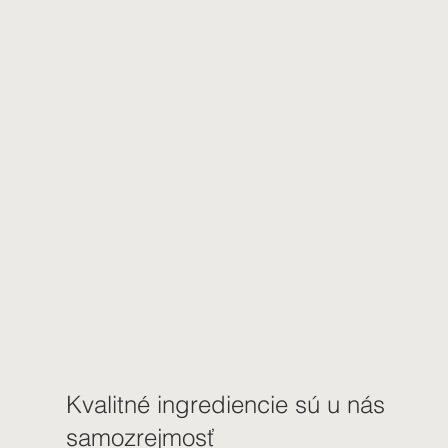
Kvalitné ingrediencie sú u nás
samozrejmosť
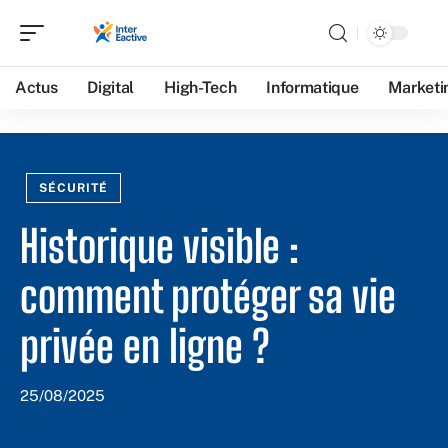
Actus
Digital
High-Tech
Informatique
Marketi
SÉCURITÉ
Historique visible :
comment protéger sa vie
privée en ligne ?
25/08/2025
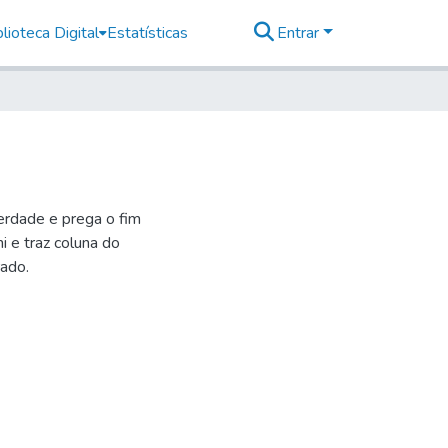
lioteca Digital
Estatísticas
Entrar
berdade e prega o fim
i e traz coluna do
rado.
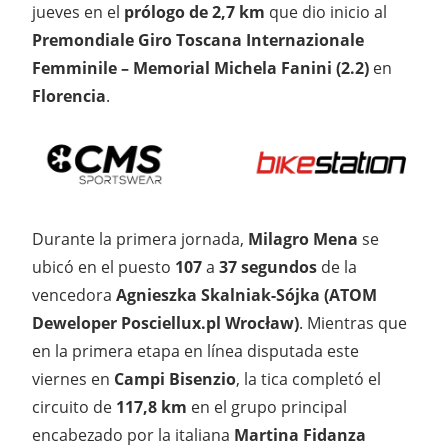
jueves en el
prólogo de 2,7 km
que dio inicio al
Premondiale Giro Toscana Internazionale
Femminile – Memorial Michela Fanini (2.2)
en
Florencia
.
Durante la primera jornada,
Milagro Mena
se
ubicó en el puesto
107
a
37 segundos
de la
vencedora
Agnieszka Skalniak-Sójka (ATOM
Deweloper Posciellux.pl Wrocław)
. Mientras que
en la primera etapa en línea disputada este
viernes en
Campi Bisenzio
, la tica completó el
circuito de
117,8 km
en el grupo principal
encabezado por la italiana
Martina Fidanza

───

About this task :: Update the data above by swapping "Florencia" for "Firenze" and keeping every other line the same. Leave the pictures out of your version.

Exercise response ::
Kvalitné ingrediencie sú u nás
samozrejmosť
Actus
Digital
High-Tech
Informatique
Marketi
SÉCURITÉ
Historique visible :
comment protéger sa vie
privée en ligne ?
25/08/2025
lioteca Digital
Estatísticas
Entrar
berdade e prega o fim
i e traz coluna do
rado.
jueves en el
prólogo de 2,7 km
que dio inicio al
Premondiale Giro Toscana Internazionale
Femminile – Memorial Michela Fanini (2.2)
en
Firenze
.
Durante la primera jornada,
Milagro Mena
se
ubicó en el puesto
107
a
37 segundos
de la
vencedora
Agnieszka Skalniak-Sójka (ATOM
Deweloper Posciellux.pl Wrocław)
. Mientras que
en la primera etapa en línea disputada este
viernes en
Campi Bisenzio
, la tica completó el
circuito de
117,8 km
en el grupo principal
encabezado por la italiana
Martina Fidanza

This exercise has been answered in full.